Like the one minute mile, they said it couldn’t be done. But if anyone can do it, Los Angeles can. The city that never stops spending taxpayer money on the social problems that it manufactures has been trying for a while to break the one million mark to create apartments for drug addicted mentally ill bums. Or, in wokespeak, the ‘homeless’ or better yet ‘unhoused’.

If only we spent more money on the homeless, they insist, we could fix the social problem.

Back in 2018, I noted that after billions in tax hikes and bond issues, “the homeless housing being approved costs an average at $479,000 per unit. Two run at $650,000.”

Of course it just kept rising. “Two years later, the cost of an average unit hit $531,000, with some apartments going up to $746,000. Unable to build apartments for less than the cost of a mansion, Los Angeles launched a pilot program to build 8×8 aluminum sheds for the homeless for only $130,000 each. The homeless had been setting up their own tent encampments for free. So the city launched a pilot program to have the government set up tents for the homeless for only $2,600 per tent.”

And rising some more. “By 2020, the average cost of apartments for the homeless was at $531,000 and by 2022, a city audit found that one project was running to $837,000 for each unit.
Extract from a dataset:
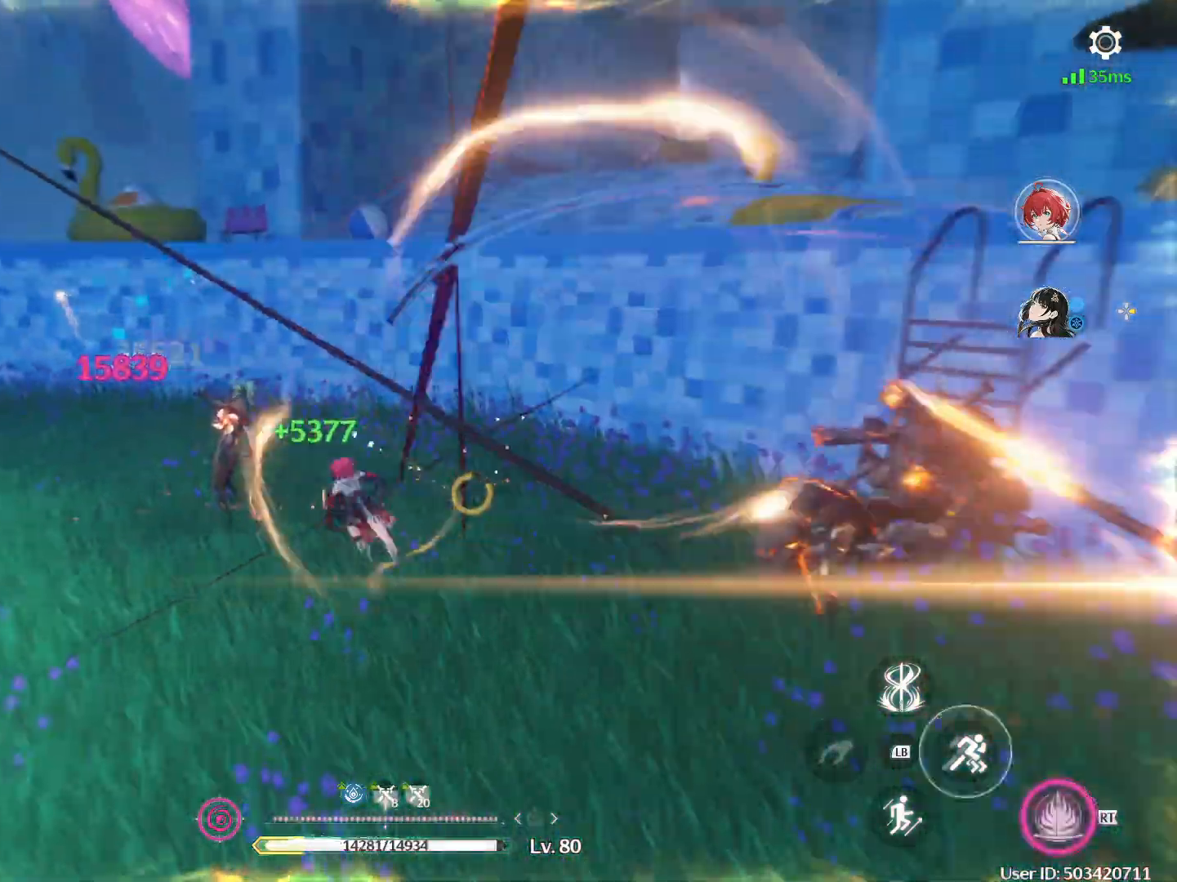
{"buttons": [], "left_stick": "down-left", "right_stick": "left", "events": [[267, "B", "up"], [417, "right_stick", "left"]]}
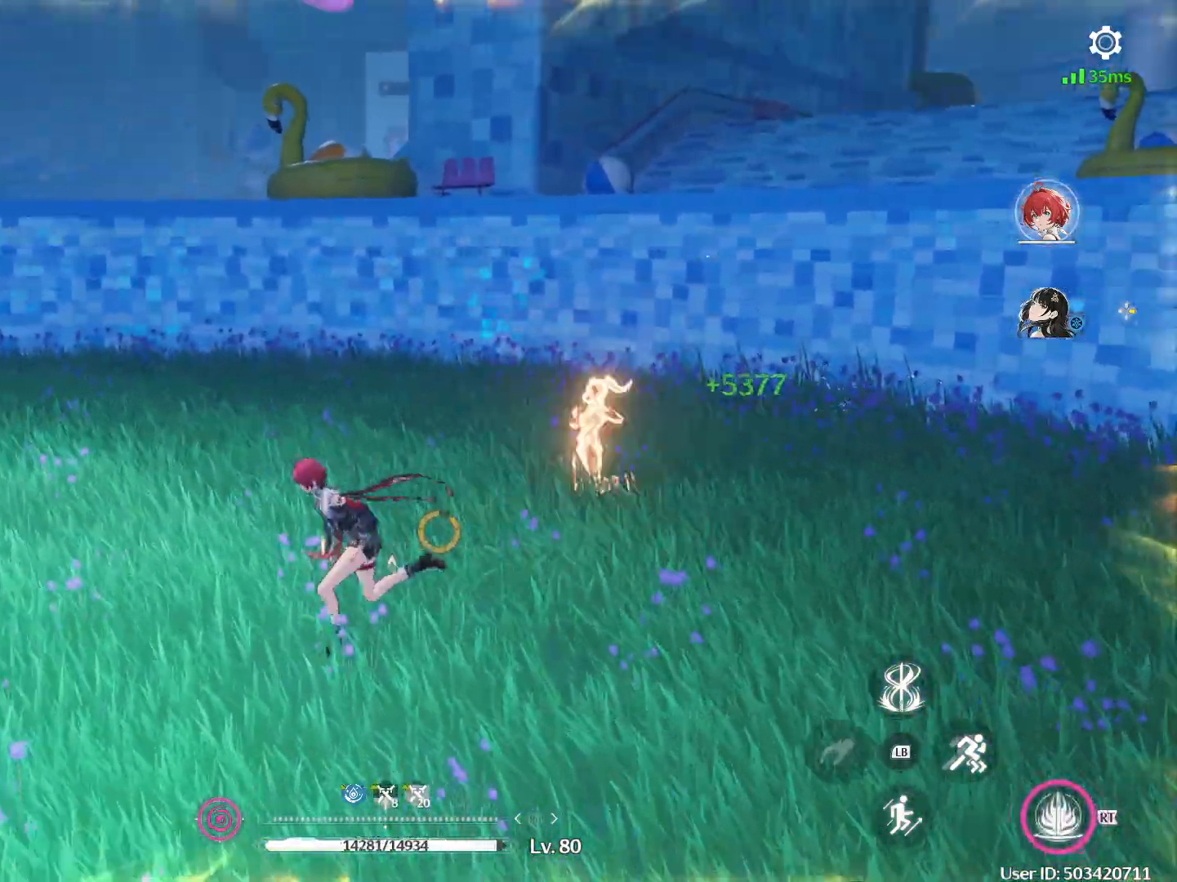
{"buttons": ["B"], "left_stick": "up-right", "right_stick": "center", "events": [[100, "left_stick", "up-left"], [367, "right_stick", "center"], [433, "left_stick", "up-right"], [500, "B", "down"]]}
An audit blamed “a lot of consultants”.

Now, Los Angeles has done it, just in time for the Olympics, it’s broken the million mark.

Los Angeles homeless people are being put up in brand new apartments in ritzy neighborhoods that cost taxpayers up to $1.5 million per room, the California Post can reveal. The records show that In West Hollywood, the 20-room Holloway Motel was bought and overhauled for roughly $22 million, or about $1.05 million per unit.

Congratulations to California which has spent billions of dollars on fixing ‘homelessness’ by giving junkies units for the cost of mansions in the rest of the country.

LA’s 2025 homeless count stood at 43,695. Its homeless count was at 41,980 in 2022.

(Note: LAHSA, the agency responsible for the homeless count, is being shuttered because no one can account where the money went.)

Let’s see if we can break the $2 million barrier next.